Answer these from the citation guidance below.
(a) What should you cite for something you learned in another class?
(b) Which citation style will this course follow?
(c) Where can the "MLA Style Synopsis" handout be found?

Study text:
§

You must include citations for all texts and images you consult, use, quote, or refer to. Do not assume that anything is “common knowledge.” If you didn’t know something before you started writing, cite the source you consulted to find out. If you knew something and consulted a source to verify what you knew, cite that source. If you learned something in another class, cite that class. Citing sources enhances your credibility or “ethos” because it shows that you have researched your topic thoroughly.
— Shit Academics Say (@AcademicsSay) December 19, 2016
MLA Style
In this course we will follow MLA Style, but in other courses and disciplines, you may have to adapt to other citation styles. Go to the library to consult the most recent edition of The MLA Style Manual. Purdue University’s Online Writing Lab (OWL) includes an MLA Formatting and Style Guide—an excellent, searchable resource for figuring how to cite different types of print and digital texts, including films, paintings, videos, lectures, conversations, etc.
The handout, “MLA Style Synopsis,” both describes and models MLA Style for print media (scroll to the bottom of this page or find it in DropBox). You will need to adapt MLA Style to digital environments. See the OWL at Purdue for instructions for citing online sources. Do not email your professor asking how to cite a source: we have to look it up, and so can you.
The important thing, whether working in print or digital form, is to identify all sources quoted, paraphrased, or consulted, and provide a link or citation that will guide your reader to the original source.

§

Extracted data:
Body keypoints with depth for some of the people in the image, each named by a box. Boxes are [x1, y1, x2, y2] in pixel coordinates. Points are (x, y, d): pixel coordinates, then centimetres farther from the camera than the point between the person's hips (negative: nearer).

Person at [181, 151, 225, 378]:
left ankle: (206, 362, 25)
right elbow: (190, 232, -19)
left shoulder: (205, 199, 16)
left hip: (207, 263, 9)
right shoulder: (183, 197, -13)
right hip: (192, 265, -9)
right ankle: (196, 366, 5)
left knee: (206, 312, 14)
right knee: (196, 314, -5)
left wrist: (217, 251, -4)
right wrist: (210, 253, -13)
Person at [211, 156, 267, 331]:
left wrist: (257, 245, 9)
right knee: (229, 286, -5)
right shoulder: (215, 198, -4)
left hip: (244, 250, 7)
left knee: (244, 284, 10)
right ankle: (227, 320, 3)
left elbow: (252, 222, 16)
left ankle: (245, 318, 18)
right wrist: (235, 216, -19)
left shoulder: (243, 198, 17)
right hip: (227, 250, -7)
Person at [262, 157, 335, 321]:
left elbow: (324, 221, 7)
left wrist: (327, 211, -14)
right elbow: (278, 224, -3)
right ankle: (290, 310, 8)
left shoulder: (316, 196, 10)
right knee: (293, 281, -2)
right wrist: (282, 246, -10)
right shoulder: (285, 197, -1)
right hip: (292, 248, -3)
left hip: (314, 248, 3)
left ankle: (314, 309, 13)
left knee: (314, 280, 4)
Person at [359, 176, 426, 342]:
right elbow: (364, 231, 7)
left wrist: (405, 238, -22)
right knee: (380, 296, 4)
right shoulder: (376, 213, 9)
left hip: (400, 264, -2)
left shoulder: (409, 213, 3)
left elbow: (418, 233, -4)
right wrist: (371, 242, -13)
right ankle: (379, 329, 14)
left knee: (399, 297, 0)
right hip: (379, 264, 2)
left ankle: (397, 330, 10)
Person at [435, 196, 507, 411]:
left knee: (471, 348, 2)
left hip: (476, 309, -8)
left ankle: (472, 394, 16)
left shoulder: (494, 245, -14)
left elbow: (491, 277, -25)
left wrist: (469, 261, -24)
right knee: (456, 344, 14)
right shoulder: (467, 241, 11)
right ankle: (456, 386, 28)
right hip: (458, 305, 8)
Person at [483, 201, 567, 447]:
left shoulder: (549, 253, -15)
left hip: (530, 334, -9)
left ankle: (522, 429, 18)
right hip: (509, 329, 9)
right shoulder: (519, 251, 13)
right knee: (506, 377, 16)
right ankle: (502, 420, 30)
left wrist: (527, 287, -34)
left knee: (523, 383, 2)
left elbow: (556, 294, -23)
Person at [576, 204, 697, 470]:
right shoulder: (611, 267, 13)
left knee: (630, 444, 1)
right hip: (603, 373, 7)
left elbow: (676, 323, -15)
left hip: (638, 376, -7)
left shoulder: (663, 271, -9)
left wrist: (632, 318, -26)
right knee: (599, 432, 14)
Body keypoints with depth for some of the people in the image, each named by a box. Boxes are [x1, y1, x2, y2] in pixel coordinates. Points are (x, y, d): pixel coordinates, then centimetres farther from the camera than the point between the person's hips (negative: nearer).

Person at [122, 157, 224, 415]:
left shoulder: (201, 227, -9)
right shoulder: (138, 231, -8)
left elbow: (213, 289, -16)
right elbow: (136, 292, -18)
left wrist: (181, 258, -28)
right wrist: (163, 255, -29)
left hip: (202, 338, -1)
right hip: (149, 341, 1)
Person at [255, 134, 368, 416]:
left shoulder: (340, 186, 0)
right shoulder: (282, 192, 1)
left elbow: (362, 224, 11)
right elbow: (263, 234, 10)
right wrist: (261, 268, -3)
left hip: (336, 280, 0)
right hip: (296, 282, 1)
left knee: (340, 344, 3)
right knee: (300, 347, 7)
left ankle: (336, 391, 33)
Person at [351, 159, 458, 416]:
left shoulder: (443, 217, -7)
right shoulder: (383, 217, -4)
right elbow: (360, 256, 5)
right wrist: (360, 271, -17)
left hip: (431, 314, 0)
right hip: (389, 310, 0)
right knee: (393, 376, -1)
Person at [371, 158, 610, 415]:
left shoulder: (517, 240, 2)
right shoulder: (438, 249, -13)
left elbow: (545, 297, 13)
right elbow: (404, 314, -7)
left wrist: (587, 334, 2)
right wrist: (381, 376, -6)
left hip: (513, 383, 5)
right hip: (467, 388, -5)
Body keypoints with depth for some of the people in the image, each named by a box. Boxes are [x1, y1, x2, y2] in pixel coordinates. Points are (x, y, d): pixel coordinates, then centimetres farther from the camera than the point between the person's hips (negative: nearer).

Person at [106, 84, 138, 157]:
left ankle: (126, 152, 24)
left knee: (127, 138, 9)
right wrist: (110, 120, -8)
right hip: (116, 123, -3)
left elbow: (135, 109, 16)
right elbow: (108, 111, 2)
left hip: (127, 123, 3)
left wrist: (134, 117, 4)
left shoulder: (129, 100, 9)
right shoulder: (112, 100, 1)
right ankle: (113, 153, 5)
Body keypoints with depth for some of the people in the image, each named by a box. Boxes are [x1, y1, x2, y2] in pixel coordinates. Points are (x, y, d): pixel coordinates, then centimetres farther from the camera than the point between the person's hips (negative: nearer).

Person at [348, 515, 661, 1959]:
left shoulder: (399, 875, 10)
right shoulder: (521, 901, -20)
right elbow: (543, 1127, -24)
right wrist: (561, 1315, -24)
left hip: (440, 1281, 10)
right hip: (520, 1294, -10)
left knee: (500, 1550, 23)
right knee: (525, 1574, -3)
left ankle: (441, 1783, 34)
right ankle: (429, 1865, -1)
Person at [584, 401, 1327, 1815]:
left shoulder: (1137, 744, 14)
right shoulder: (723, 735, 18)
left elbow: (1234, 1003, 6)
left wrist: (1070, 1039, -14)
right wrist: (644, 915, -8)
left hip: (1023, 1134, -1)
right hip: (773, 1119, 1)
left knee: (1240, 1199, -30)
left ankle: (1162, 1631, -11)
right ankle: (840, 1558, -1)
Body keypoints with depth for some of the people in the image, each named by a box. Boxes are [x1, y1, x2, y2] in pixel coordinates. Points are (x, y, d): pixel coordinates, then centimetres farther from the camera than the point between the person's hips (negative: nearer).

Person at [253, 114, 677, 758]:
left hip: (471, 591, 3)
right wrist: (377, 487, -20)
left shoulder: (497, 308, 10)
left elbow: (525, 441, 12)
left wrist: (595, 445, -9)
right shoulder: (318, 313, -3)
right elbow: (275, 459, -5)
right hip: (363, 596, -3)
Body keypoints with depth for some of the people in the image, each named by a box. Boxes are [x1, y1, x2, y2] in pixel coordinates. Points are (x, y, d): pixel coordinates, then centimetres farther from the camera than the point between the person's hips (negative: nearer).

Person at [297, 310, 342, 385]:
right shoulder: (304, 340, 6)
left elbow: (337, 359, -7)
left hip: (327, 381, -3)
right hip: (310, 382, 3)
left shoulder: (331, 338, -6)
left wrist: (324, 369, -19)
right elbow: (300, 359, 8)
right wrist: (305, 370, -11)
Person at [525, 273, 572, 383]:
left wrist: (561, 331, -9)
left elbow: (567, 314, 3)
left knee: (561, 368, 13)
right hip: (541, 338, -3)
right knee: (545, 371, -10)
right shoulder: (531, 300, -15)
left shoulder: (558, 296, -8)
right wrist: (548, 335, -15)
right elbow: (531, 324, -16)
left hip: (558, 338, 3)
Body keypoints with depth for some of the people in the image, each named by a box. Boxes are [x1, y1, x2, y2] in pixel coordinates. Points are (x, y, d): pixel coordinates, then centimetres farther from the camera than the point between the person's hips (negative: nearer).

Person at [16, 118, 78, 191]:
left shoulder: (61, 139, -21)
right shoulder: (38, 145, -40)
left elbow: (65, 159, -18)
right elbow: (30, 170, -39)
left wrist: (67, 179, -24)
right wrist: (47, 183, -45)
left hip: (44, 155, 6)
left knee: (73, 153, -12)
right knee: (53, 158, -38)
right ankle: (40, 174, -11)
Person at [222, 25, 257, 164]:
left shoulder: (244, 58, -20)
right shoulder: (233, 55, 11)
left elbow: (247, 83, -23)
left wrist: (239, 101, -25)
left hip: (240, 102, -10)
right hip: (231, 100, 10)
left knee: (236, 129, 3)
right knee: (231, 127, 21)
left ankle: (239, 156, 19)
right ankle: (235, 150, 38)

§

Written answer:
(a) That class.
(b) MLA Style.
(c) At the bottom of the page or in DropBox.